[Work to be completed]
Copy out, from the entries below, each line holding the string "elbow".

Collected data
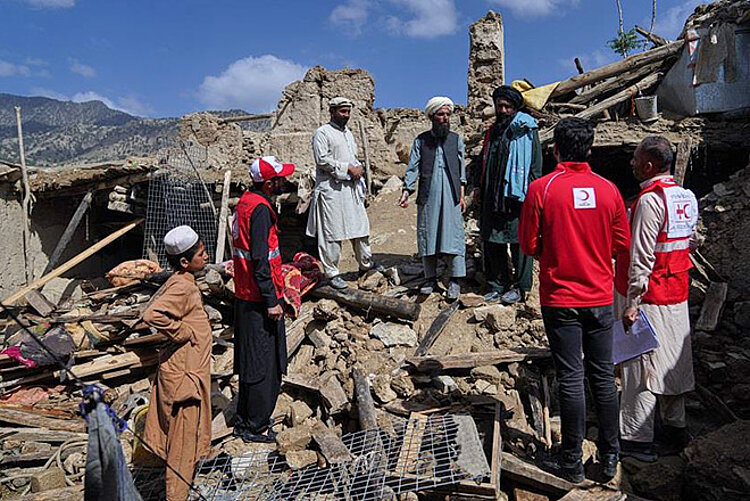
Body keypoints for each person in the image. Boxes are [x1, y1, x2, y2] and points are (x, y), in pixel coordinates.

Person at [519, 117, 630, 483]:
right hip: (600, 297)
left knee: (570, 377)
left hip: (560, 298)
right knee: (602, 376)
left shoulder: (542, 188)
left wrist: (554, 253)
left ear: (555, 150)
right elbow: (621, 244)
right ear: (590, 149)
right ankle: (611, 456)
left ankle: (571, 463)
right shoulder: (609, 190)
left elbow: (528, 244)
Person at [614, 136, 698, 461]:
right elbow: (689, 242)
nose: (632, 164)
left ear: (649, 164)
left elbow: (641, 256)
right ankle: (676, 428)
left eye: (636, 159)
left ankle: (636, 440)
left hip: (648, 298)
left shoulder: (650, 202)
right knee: (674, 363)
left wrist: (632, 301)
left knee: (641, 368)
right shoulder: (685, 197)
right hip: (676, 293)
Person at [142, 225, 212, 501]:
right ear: (184, 262)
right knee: (181, 449)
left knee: (184, 443)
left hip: (188, 372)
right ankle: (176, 496)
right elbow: (152, 314)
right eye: (201, 254)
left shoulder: (181, 280)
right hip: (186, 381)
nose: (205, 258)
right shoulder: (182, 286)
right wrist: (184, 332)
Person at [232, 155, 294, 443]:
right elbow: (260, 258)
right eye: (280, 178)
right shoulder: (259, 210)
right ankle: (256, 425)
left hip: (246, 294)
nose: (285, 181)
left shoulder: (246, 202)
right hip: (259, 298)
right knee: (263, 364)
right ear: (269, 184)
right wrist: (272, 299)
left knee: (250, 360)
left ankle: (246, 419)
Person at [473, 85, 542, 305]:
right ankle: (496, 285)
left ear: (515, 108)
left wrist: (531, 194)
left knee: (520, 243)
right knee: (493, 241)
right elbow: (482, 162)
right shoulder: (491, 133)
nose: (502, 110)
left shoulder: (526, 130)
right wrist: (478, 188)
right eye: (499, 106)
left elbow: (535, 167)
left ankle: (521, 287)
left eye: (507, 106)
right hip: (492, 196)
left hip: (516, 197)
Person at [398, 97, 467, 300]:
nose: (445, 118)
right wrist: (406, 191)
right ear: (432, 116)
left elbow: (462, 170)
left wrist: (462, 195)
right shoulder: (421, 140)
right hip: (428, 193)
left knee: (453, 234)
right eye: (440, 114)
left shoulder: (456, 139)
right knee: (428, 233)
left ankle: (455, 279)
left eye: (447, 114)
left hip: (452, 193)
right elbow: (412, 168)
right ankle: (430, 278)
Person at [306, 97, 374, 289]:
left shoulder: (349, 134)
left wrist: (357, 168)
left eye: (348, 111)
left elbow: (352, 158)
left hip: (351, 189)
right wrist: (347, 168)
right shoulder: (322, 133)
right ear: (333, 111)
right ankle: (333, 273)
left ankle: (366, 265)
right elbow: (322, 160)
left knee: (360, 228)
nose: (346, 115)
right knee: (332, 233)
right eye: (342, 111)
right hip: (331, 190)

[Reply]
right elbow: (621, 244)
left elbow: (528, 244)
right elbow: (689, 242)
left elbow: (641, 256)
right elbow: (152, 314)
right elbow: (260, 258)
right elbow: (482, 162)
left elbow: (535, 167)
left elbow: (462, 170)
right elbow: (412, 168)
left elbow: (352, 158)
right elbow: (322, 160)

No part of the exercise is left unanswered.